Engineering food crops to grow in harsh environments

Abstract

Achieving sustainable agriculture and producing enough food for the increasing global population will require effective strategies to cope with harsh environments such as water and nutrient stress, high temperatures and compacted soils with high impedance that drastically reduce crop yield. Recent advances in the understanding of the molecular, cellular and epigenetic mechanisms that orchestrate plant responses to abiotic stress will serve as the platform to engineer improved crop plants with better designed root system architecture and optimized metabolism to enhance water and nutrients uptake and use efficiency and/or soil penetration. In this review we discuss such advances and how the generated knowledge could be used to integrate effective strategies to engineer crops by gene transfer or genome editing technologies.

Keywords: abiotic stress; bacterial genes; biotechnology; gene overexpression; grain yield; plant development; plant nutrition.

Figure 1.. Main targets for engineering crops for harsh environments

Engineering DRO1, AlaAT, PSTOL1, PTXD/Phi and the PHR1-Pi-SPX complex represent interesting approaches with the potential to improve crops for harsh environments. In addition, the identification and manipulation of genes involved in cell-wall components synthesis and stress-responsive epigenetic modifiers has great potential for developing optimal root systems and the improvement of plant responses to diverse stimuli. The simultaneous manipulation of some of these elements could bring robust effects to develop crops with high-yield performance, with a consequent decrease in P- and N-fertilizers input. C, cortex; E, endodermis; E´, epidermis; P, pericycle; VT, vascular tissue.

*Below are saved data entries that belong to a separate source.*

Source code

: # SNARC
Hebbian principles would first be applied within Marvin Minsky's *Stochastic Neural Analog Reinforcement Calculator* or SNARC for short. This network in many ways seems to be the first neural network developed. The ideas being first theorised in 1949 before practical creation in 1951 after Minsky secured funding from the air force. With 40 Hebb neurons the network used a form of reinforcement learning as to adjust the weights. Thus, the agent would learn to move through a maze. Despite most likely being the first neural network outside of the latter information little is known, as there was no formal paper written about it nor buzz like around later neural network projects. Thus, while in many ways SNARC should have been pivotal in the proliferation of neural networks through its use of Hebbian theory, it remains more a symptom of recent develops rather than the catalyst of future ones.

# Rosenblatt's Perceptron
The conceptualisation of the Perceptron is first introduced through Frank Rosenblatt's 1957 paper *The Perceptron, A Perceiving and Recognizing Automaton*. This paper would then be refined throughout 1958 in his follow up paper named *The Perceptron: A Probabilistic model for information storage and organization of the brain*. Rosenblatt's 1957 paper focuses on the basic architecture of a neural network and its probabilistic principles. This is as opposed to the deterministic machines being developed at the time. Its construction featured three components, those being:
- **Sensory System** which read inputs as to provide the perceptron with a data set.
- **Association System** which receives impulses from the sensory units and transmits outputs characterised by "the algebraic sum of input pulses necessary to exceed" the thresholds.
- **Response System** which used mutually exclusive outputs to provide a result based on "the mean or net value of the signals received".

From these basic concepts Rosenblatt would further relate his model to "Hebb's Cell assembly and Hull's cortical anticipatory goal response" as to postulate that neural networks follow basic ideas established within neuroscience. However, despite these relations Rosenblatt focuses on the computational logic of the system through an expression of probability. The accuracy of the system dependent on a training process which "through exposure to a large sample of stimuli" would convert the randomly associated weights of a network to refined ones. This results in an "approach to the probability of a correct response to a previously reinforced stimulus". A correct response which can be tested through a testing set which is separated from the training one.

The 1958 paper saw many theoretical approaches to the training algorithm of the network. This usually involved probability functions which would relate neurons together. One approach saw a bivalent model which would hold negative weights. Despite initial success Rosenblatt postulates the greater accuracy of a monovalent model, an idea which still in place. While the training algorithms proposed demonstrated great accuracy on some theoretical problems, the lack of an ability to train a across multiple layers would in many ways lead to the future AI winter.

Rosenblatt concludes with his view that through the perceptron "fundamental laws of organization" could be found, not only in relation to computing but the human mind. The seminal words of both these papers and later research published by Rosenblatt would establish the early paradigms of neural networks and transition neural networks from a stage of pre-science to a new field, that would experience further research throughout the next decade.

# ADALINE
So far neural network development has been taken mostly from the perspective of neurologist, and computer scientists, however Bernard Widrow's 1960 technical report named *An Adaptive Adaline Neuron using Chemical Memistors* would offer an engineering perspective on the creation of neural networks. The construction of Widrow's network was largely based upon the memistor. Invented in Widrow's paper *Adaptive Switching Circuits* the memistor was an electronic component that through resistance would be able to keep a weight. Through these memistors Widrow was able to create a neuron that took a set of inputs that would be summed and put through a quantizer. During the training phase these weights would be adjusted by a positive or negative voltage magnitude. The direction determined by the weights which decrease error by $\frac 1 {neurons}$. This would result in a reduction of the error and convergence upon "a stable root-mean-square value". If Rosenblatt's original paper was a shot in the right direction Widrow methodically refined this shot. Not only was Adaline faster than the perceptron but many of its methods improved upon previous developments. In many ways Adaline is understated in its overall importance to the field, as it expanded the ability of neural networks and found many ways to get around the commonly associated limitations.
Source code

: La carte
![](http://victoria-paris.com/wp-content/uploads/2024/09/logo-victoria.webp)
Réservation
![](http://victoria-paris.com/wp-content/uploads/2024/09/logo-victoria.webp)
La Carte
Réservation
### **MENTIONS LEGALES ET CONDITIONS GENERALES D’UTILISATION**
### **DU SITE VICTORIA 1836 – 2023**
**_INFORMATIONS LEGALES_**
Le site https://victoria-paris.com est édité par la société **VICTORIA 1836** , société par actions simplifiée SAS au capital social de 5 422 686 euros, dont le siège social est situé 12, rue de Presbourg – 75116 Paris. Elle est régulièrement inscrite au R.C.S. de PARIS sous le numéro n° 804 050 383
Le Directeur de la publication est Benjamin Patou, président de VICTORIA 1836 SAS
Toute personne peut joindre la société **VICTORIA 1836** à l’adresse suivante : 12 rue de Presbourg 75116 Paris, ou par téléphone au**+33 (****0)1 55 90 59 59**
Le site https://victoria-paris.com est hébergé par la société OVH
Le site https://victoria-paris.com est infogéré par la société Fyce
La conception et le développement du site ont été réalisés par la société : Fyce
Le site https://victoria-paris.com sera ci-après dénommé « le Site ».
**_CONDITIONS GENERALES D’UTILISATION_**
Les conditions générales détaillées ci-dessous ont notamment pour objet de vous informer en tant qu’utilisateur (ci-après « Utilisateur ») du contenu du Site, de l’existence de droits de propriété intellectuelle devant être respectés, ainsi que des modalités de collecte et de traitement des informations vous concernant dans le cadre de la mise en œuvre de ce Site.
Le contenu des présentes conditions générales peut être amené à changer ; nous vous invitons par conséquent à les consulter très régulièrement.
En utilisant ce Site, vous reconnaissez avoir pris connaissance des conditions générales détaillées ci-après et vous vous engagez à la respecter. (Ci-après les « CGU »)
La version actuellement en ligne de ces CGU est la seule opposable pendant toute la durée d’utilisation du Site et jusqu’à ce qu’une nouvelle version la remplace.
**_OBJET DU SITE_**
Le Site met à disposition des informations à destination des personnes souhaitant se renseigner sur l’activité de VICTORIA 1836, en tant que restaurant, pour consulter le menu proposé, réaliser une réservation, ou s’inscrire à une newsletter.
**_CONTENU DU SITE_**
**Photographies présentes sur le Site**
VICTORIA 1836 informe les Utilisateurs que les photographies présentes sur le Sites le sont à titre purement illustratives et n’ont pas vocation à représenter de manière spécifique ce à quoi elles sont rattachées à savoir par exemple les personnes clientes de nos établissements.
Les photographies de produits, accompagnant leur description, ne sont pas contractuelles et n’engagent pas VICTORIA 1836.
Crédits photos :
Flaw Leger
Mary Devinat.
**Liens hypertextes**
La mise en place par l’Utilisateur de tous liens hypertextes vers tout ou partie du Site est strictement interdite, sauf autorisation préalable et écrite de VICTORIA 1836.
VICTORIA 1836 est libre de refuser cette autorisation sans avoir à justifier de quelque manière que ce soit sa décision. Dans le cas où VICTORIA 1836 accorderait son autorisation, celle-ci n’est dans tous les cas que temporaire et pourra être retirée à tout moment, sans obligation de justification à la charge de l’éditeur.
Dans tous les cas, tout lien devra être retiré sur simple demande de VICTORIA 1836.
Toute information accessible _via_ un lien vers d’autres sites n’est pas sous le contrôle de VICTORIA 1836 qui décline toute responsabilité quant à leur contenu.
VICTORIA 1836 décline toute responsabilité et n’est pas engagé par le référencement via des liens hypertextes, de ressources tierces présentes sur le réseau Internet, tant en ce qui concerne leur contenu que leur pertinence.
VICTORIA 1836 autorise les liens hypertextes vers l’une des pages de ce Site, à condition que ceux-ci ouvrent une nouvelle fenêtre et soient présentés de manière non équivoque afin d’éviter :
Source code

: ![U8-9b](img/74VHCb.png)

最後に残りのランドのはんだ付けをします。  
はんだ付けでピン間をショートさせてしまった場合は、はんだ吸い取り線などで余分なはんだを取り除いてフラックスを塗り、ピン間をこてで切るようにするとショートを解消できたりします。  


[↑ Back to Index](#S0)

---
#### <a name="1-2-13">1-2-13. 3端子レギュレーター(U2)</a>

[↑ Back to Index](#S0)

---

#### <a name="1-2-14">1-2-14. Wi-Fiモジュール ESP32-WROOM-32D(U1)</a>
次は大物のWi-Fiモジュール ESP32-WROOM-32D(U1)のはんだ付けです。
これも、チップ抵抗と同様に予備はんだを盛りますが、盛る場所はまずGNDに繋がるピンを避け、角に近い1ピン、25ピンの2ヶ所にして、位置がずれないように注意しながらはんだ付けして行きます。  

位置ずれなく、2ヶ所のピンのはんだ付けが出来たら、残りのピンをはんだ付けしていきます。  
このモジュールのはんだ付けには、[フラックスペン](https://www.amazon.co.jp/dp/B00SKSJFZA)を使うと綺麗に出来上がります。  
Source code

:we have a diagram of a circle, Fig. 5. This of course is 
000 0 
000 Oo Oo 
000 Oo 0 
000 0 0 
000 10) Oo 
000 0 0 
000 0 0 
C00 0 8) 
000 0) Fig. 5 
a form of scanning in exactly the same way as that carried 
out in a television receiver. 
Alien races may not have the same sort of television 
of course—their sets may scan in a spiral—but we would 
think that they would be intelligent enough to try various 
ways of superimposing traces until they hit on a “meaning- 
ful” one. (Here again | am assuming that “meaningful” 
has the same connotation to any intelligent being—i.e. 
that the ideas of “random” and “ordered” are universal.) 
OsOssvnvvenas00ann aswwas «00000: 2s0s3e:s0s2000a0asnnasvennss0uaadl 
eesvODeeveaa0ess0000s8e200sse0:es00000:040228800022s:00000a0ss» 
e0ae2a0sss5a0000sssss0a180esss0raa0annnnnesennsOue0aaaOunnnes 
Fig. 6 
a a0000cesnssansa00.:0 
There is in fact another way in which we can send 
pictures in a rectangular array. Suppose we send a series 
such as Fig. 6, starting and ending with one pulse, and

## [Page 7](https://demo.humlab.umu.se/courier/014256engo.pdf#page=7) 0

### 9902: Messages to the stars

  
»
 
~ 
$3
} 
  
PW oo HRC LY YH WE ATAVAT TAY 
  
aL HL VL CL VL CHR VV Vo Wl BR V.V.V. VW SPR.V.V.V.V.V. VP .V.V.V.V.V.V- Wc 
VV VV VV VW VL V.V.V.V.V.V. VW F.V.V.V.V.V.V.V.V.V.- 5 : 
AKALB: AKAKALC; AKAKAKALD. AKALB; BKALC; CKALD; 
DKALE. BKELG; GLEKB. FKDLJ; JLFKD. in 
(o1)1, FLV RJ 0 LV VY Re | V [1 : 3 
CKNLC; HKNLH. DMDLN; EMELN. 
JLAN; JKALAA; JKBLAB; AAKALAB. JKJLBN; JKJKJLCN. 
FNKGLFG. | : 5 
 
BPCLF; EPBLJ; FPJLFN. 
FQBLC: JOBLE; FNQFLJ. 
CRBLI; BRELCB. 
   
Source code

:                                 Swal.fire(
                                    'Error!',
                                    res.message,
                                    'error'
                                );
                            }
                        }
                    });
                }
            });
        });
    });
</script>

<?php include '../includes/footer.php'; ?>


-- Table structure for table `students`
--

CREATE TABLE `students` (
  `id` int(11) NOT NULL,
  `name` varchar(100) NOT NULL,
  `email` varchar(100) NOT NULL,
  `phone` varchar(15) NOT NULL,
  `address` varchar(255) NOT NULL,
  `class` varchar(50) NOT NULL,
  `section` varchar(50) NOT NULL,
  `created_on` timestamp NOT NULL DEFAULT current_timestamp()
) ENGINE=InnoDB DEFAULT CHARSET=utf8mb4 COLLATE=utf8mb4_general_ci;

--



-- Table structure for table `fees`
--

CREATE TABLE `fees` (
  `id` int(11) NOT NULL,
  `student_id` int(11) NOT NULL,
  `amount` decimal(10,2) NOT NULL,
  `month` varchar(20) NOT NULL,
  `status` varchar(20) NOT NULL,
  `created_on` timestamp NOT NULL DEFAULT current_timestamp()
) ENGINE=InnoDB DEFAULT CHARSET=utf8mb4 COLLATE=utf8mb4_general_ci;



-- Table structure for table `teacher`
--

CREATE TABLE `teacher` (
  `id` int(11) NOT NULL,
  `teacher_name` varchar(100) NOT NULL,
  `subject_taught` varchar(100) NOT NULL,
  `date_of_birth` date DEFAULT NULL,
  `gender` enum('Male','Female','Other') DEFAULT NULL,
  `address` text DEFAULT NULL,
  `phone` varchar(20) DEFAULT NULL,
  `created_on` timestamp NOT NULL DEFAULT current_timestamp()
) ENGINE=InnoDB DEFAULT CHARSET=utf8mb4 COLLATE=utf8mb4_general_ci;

Figure 2.. Natural variation of Arabidopsis ecotypes in root penetration ability.

A) Col-0, Kz-9 and Ler Arabidopsis ecotypes show a wide variation in penetrating hard agar layers. Screening test was carried out using a double-phase agar system, which mimics soil compaction condition. B) Quantitative analysis of the root penetration ability expressed as the root penetration percentage (%) in reference to that of Col-0, showed by nine different Arabidopsis ecotypes. (*) indicates statistically significant differences: * P<0.05, ** P<0.01, and *** P<0.001 level; n=120 seedlings per ecotype (one-way ANOVA).